BRR: What are some of the ingredients for each of these types?
AQ: Vanaspati ghee uses palm oil, palmolene, cottonseed oil, but cooking oil is just soft oil - either soybean oil, canola, or sunflower oil. There's no ratio involved, you can make it using any one of these. Nowadays, soybean oil is being used more in Pakistan as its price has dropped.
The soft oil is coming from Brazil or Argentina. The RBD (refined, bleached, deodorised) palm oil comes from Malaysia and Indonesia. Right now, we're importing around 2.6 million tons of palm oil and palmolene from these two countries.
BRR: What are some of the problems that manufacturers face?
AQ: The industry is declining in Punjab - we don't get gas. Sindh has this facility. In fact, over the past 3-4 years, the industry is increasing in Sindh. One of the biggest problems is that the oil we procure in Punjab is more expensive; the tankers that come in, they go back empty, so they charge for a two-way journey. The tanker mafia is so strong that we can't escape their grip, even if we want to. The SC couldn't do much about it either.
Another reason why Sindh has it better than us is because in Punjab, the provincial government has some regulations that restrict growth. One such instance is the misuse of implementation of certain notifications and regulations by lower staff and government officials. This is not business friendly, which is why the industry is shifting from Punjab - the other provinces are giving more facilities income tax wise, and gas supply wise, especially in KPK and Karachi. The flight is actually very rapid.

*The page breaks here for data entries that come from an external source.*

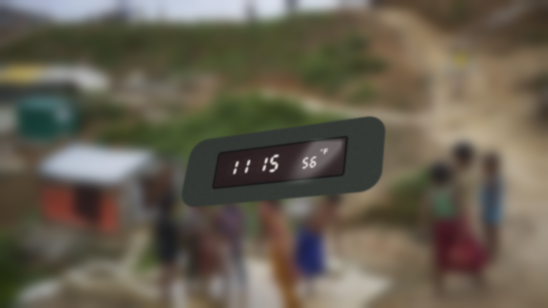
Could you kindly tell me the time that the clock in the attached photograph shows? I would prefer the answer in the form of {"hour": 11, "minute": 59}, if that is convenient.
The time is {"hour": 11, "minute": 15}
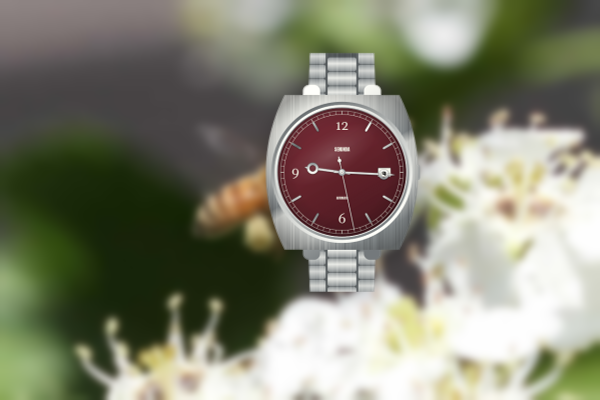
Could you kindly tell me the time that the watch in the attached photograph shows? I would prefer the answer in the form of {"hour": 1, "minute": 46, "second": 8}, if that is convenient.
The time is {"hour": 9, "minute": 15, "second": 28}
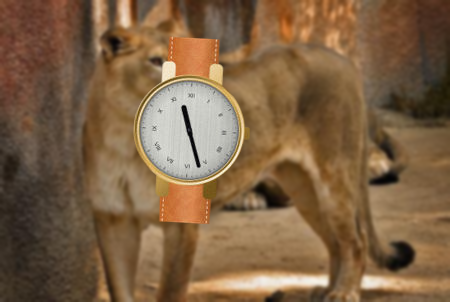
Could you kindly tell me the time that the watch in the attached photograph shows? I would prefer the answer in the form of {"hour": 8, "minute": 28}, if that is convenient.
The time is {"hour": 11, "minute": 27}
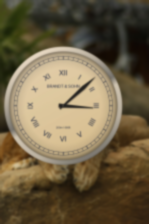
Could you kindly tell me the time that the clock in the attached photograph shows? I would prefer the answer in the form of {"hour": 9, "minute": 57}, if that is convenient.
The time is {"hour": 3, "minute": 8}
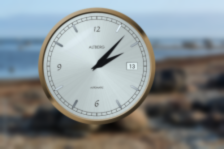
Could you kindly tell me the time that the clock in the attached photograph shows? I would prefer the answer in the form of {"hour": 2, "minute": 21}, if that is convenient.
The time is {"hour": 2, "minute": 7}
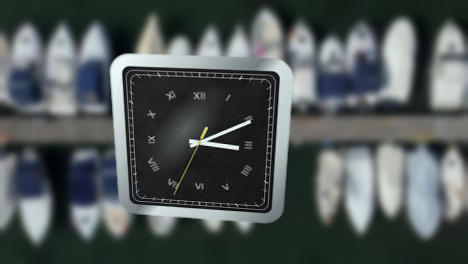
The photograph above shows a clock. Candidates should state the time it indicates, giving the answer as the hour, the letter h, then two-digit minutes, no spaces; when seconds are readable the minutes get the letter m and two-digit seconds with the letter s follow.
3h10m34s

But the biggest issue is that Punjab government has fixed the retail price of ghee since April 10 of last year. It's not like this in any of the other provinces. This is an anticompetitive regime and it's against Section 4(a) of Competition Act that you fix the price and that too, individually for each brand.

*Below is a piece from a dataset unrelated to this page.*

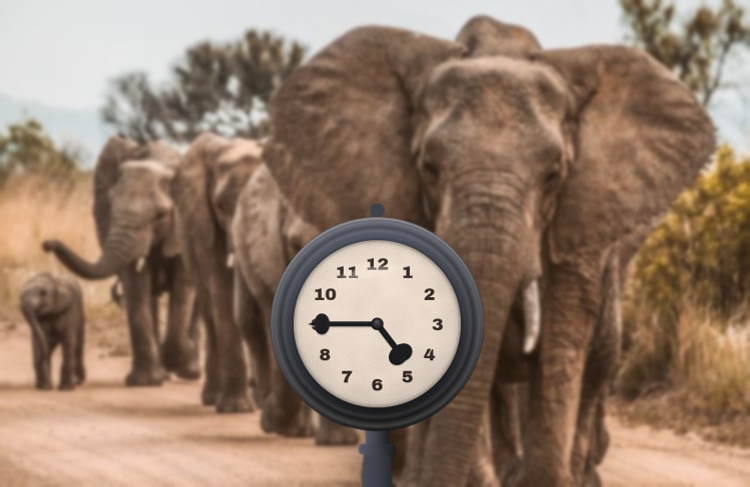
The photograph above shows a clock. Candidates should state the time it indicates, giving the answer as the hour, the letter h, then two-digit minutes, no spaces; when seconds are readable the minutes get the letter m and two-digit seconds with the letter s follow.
4h45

BRR: How is this hurting the manufacturers?
AQ: Rs14 per kilo is the increase in cost of production due to the increment in palm oil price; the rate of palm oil was $600 back when the notification was sent, but today it's $730. The dollar was Rs102 then, and now it's Rs105. If we don't import for the coming months, how can we supply? Rajab, Shaban, and Ramadan are upon us and the demand spikes in these months. We need one million tons for all three months, and right now we don't have 150,000 in Karachi even. We're begging them to fix this. We have written to the Secretary Industries and the CM that there will be a shortage soon.

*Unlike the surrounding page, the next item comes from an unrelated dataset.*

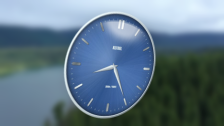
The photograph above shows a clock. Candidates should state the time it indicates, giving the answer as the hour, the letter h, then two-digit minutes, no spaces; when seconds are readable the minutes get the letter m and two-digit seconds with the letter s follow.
8h25
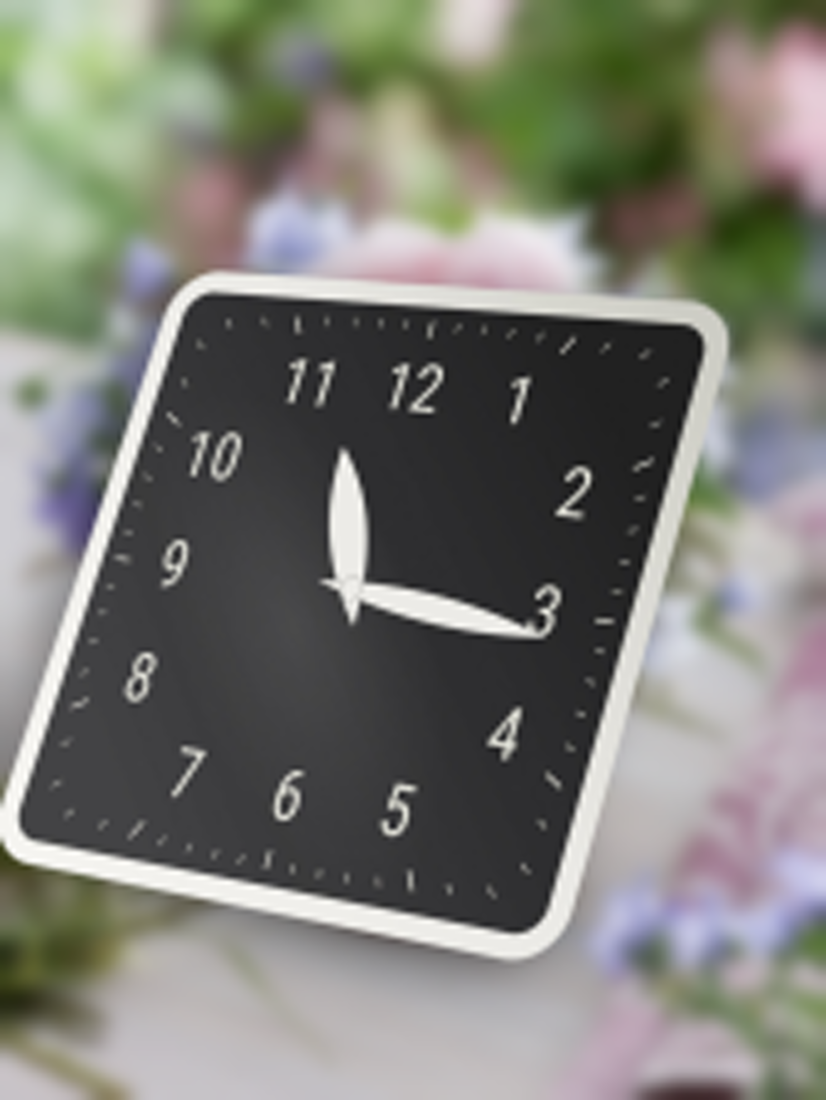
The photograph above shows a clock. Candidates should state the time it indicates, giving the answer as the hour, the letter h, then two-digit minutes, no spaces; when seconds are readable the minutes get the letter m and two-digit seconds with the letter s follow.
11h16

These notifications are wrong. Until you fix this, people won't import. It takes 45 days from opening the LC, loading, and voyage to reach the port. In 45 days, it'll be June. The voyage alone is 18 days. We need one million tons per month and right now we're running on the imports from the last couple months. We maintain 250,000 tons, but now it's less than 160,000 (April 14) and falling fast. There's no fresh import. The daily consumption is still 4,000 tons of palm oil, and in Rajab and Shaban it's going to be 5,000. We need to have at least two months' worth of stock at any given point.
BRR: Is the price regulation benefiting the consumers?
AQ: The shopkeeper or the wholesaler is getting the benefit of the notification, not the public. If you bring competition, it will bring down the rates automatically. Moreover, some manufacturers get a better price for their ghee through their own personal contacts and patronage.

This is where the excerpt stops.